Genel yeme bozukluklarından daha fazla insanı etkilediği söylenen ve aşırı yeme, kısıtlama ve/veya gıda ve kilo ile ilişkili kaygı, suçluluk ve utanç gibi belirtilerle tanımlanan yeme bozukluğu, anoreksiya nervoza ve bulimia gibi çeşitli yeme bozukluklarına yol açabilir. .
Wallis, bir çocuğun yemek hakkında nasıl konuştuğu ve hatta kalorilerden nasıl bahsettiği, yemek ve vücut ile zararlı bir ilişkinin göstergesi olabileceğini söylüyor.
Bir çocuğun ruh halini gözlemleyin
Bir çocuk, özellikle yemek veya yemek zamanlarında daha sinirli, endişeli veya stresliyse, bu yemekle zararlı bir ilişkinin işareti olabilir. Wallis, depresyon ve kaygı oranları da dahil olmak üzere ruh sağlığı mücadelelerinin gençler arasında hızla arttığını, ancak yeme bozukluklarının semptomlarının da rol oynayabileceğini ve göz ardı edilmemesi gerektiğini söylüyor.
Yiyeceklerle ilgili tarafsız bir dil kullanın
Ebeveynlerin ve bakıcıların alması gereken bir şey varsa – ve gerçekten herkes ve herkes – yemek hakkında nasıl konuştuğunuzun bilincinde olun. Tek bir ideal vücut ölçüsü olduğu, medya ve eğlence tarafından desteklenen dilimize ve standartlarımıza yerleşmiştir. Kilo hakkında yorum yapmak, daha genel bir şekilde olsa bile, yeme bozukluğu geliştirme riski taşıyan kişilerde zarara ve rahatsız edici olumsuz düşüncelere neden olabilir.

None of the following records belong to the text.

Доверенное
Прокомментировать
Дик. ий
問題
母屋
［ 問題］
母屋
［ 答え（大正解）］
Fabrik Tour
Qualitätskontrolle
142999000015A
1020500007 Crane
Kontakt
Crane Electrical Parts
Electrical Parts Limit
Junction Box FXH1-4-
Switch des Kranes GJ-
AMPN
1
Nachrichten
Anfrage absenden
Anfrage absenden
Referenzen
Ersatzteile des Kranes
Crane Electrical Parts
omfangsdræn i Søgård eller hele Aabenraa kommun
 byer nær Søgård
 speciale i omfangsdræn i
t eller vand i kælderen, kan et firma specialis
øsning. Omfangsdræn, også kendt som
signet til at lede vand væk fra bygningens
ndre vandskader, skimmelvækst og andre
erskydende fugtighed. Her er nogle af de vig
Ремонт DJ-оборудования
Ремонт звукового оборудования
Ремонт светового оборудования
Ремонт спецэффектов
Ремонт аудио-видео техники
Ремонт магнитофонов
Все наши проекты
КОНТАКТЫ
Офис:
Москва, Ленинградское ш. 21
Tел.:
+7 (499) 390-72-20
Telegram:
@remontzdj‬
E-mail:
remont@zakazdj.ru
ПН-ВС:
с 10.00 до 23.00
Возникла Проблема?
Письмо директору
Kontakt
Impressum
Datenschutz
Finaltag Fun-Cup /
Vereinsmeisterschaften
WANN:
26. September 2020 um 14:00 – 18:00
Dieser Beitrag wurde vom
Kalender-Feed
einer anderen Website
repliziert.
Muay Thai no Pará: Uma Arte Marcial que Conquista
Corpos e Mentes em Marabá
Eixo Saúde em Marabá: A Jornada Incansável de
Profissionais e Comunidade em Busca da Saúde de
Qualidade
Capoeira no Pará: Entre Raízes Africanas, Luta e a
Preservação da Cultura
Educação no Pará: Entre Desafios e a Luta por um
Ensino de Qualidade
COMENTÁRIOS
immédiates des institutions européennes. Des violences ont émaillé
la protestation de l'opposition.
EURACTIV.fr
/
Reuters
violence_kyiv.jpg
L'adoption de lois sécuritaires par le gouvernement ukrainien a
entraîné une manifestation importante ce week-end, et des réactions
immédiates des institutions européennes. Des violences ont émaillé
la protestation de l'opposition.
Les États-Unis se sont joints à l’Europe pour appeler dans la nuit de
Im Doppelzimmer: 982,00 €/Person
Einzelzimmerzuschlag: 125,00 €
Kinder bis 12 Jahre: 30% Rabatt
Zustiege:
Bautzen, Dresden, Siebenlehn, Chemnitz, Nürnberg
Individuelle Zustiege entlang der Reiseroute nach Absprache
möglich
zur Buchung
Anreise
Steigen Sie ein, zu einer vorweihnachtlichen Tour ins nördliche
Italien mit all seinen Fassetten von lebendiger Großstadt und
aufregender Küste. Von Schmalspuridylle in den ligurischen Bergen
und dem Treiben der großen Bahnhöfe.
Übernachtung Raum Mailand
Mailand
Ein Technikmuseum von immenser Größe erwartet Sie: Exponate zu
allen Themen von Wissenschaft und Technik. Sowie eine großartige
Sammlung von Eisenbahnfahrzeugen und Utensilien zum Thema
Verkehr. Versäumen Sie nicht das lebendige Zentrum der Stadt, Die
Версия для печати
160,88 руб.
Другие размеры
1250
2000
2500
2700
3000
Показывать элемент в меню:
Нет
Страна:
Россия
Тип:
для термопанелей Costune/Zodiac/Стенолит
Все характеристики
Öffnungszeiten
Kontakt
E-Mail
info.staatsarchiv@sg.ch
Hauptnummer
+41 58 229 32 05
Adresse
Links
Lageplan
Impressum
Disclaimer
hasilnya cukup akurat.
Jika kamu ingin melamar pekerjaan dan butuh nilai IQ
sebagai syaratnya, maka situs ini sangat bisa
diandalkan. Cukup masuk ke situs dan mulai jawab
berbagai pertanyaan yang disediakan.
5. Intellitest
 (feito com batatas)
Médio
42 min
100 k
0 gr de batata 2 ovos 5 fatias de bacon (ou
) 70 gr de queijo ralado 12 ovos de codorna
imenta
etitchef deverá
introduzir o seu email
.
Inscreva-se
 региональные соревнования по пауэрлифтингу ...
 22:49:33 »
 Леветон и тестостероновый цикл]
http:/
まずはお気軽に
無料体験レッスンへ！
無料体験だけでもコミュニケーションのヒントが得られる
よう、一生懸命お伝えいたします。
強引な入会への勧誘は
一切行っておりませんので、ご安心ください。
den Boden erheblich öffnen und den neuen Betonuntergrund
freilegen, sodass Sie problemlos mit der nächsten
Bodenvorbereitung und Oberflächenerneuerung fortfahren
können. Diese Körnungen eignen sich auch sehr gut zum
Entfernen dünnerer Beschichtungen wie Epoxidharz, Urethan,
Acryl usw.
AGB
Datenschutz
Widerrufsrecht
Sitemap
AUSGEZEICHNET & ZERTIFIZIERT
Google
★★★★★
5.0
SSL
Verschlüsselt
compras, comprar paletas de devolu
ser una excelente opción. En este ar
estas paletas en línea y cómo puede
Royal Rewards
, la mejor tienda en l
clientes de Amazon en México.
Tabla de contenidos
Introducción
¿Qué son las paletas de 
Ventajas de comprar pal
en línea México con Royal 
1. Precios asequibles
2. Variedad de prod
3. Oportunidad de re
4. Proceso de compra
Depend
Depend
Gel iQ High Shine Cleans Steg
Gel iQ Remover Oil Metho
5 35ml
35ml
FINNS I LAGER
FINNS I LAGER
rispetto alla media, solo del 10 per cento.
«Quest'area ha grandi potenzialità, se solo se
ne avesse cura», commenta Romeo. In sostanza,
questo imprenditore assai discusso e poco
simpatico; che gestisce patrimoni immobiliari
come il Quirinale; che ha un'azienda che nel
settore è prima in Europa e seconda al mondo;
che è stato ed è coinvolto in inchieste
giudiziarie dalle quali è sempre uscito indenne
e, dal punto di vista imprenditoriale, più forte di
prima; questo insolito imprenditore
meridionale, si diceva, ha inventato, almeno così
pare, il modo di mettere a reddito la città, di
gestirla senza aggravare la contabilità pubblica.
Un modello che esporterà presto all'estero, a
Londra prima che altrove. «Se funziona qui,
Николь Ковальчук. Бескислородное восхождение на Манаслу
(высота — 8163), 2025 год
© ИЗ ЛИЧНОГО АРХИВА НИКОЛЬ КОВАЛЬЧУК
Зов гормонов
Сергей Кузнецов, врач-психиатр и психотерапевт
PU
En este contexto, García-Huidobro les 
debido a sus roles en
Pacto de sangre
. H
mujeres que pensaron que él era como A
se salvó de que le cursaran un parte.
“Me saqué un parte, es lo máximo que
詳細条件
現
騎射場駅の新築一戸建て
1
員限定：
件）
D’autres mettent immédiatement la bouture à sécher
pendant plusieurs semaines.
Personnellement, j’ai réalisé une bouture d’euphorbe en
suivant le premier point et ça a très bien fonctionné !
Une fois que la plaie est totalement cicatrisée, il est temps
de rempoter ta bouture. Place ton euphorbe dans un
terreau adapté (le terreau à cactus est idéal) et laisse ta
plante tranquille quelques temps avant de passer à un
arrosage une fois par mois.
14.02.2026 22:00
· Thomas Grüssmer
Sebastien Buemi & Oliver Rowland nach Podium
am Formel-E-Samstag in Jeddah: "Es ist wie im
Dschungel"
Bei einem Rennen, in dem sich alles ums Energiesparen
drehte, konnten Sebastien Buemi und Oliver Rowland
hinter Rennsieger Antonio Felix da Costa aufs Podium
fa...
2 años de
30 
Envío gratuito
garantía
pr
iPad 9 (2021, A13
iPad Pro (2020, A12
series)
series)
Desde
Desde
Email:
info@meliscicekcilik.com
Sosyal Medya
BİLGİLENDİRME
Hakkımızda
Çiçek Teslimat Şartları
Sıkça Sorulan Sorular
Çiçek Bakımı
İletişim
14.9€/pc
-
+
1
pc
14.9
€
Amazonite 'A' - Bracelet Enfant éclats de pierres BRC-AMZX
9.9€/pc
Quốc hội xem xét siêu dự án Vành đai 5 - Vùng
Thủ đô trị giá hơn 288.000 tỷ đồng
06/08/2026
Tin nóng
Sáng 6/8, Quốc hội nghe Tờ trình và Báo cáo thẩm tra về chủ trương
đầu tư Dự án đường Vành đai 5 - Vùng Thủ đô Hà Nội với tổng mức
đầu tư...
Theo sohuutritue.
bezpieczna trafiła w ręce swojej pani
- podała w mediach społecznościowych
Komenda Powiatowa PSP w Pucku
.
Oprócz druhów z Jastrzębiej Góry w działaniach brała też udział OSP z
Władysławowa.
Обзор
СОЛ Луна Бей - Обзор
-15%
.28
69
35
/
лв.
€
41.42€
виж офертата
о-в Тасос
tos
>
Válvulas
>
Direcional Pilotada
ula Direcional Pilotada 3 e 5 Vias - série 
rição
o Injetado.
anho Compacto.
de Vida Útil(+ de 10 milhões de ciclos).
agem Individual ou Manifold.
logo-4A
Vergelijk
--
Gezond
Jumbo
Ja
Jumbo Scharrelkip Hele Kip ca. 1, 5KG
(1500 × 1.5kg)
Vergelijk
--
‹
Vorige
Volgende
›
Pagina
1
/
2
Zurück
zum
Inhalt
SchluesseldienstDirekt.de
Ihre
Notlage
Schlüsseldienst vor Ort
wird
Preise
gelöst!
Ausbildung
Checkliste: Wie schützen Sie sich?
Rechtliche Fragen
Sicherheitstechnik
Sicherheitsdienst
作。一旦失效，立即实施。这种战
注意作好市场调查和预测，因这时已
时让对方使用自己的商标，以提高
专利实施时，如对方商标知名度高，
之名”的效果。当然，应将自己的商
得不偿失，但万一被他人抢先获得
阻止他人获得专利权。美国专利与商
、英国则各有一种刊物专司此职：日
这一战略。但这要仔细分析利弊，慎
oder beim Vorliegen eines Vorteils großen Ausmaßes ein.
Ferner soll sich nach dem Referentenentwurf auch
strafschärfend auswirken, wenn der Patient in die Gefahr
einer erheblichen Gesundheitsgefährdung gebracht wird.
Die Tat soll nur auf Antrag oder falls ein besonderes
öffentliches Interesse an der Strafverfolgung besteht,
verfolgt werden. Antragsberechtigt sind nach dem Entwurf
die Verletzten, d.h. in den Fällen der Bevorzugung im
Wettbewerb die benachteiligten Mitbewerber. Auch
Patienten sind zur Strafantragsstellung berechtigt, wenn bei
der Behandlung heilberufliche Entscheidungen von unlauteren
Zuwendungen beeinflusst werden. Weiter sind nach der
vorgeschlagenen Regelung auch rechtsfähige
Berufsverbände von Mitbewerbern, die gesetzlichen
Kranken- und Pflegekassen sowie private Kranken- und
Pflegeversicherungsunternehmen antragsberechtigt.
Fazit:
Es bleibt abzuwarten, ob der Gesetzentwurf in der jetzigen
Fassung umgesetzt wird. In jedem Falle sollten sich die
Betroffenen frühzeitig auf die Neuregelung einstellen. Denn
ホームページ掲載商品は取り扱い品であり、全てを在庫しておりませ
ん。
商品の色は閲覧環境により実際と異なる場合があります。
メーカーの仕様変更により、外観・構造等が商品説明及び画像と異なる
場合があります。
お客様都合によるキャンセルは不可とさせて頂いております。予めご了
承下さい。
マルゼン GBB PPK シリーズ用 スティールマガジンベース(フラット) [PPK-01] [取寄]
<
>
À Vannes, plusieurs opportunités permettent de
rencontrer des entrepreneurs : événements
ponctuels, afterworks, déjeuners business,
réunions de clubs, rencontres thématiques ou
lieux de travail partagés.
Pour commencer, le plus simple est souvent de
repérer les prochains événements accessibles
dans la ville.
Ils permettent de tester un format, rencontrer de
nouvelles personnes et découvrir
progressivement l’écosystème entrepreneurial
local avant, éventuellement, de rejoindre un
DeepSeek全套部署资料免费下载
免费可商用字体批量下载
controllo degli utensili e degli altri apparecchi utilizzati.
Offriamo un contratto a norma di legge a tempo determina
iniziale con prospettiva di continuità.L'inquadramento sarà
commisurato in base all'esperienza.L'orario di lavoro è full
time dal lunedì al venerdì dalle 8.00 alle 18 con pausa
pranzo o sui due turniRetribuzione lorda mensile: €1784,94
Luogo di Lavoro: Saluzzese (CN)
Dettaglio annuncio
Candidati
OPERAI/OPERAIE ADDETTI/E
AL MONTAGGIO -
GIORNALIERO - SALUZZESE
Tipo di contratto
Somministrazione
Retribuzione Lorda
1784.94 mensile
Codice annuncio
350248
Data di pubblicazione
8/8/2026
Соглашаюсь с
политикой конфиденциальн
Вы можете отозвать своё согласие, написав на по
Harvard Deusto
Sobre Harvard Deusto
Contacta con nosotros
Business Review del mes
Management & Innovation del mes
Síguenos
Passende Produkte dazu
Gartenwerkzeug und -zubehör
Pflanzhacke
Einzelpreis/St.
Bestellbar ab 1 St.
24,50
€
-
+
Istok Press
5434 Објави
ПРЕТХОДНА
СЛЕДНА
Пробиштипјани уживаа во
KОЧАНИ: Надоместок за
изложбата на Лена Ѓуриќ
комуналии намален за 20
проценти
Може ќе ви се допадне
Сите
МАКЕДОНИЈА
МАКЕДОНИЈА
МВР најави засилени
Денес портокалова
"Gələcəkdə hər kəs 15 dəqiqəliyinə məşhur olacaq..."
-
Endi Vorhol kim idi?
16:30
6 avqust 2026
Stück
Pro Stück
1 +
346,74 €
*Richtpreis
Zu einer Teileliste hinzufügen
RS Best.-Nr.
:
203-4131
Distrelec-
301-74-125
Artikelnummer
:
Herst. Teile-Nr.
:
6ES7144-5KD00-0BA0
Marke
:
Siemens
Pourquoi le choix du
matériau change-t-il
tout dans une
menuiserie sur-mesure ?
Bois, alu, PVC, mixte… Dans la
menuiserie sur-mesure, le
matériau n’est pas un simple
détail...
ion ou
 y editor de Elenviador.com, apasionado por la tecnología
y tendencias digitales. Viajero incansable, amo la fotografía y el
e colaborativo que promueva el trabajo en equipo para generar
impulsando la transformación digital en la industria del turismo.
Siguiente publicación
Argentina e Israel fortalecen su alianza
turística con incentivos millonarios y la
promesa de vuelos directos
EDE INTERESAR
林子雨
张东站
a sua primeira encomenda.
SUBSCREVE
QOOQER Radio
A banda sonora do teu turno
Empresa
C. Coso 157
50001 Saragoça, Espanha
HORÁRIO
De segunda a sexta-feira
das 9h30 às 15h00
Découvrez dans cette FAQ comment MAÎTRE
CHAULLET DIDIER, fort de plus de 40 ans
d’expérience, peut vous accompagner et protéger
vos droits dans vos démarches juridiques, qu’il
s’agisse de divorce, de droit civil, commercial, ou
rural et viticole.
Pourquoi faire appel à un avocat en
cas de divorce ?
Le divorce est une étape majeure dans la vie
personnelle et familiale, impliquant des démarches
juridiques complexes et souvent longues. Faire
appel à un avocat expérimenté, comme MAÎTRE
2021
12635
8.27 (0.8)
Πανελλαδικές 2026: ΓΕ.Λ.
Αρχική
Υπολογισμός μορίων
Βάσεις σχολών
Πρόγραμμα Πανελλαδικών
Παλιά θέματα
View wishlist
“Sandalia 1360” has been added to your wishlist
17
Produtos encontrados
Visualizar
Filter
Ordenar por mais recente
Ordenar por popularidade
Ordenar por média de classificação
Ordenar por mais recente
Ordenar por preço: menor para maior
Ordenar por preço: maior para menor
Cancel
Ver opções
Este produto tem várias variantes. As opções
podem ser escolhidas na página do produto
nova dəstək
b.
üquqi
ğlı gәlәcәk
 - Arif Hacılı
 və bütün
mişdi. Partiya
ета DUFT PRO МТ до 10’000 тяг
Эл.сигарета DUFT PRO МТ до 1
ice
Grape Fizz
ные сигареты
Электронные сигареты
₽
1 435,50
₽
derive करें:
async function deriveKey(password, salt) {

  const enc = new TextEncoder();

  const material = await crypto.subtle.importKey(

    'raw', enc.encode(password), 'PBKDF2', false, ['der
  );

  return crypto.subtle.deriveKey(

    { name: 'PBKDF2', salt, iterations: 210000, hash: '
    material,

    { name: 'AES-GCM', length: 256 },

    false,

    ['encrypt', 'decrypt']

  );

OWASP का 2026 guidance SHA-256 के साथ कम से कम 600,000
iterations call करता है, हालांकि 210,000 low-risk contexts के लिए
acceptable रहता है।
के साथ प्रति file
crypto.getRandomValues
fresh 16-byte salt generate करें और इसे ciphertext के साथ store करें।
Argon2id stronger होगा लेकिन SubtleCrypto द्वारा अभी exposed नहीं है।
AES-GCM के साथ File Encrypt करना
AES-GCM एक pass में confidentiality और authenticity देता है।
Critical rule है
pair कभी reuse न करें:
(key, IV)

Yiyeceklerden “iyi” ve “kötü” kategorilerinde bahsetmek, insanların kısıtlaması gerektiği fikrini daha da sürdürür.
Wallis, “Bu toplumda belirli bir şekilde bakmak ve tartmak için muazzam miktarda baskı var ve daha küçük çocukların bunu anlamadığını düşünmek saflık” diyor.
Belirli bir alışkanlık değişikliği fark ederseniz, örneğin Wallis, “Ah, bu sağlıksız karbonhidratı yemediğinizi fark ettim” diyerek yargılamak yerine çocuklarınıza bir şeyden neden kaçındıklarını sormayı düşünün.
Bunun yerine, bilinçaltında yemek hakkında olumsuz bir şekilde yorum yapıyor olsanız bile, onları herkesin söylediği kişi olmaya zorlamak yerine çocukları benzersiz yapan nitelikler ve kişilik özellikleri hakkında konuşun.
Sezginize güvenin
Wallis, “Ebeveynlik içgüdünüz bir şeylerin yanlış olduğuna dair oradaysa, muhtemelen haklısınızdır” diyor ve gıda endişelerini doğrulamanın ve ciddiye almanın önemli olduğunun altını çiziyor.
Tarafsız ve yargılayıcı olmayan dil, iyi bir birincil müdahaledir ve işler devam ederse, profesyonel yeme bozukluğu yardımı aranması önerilir.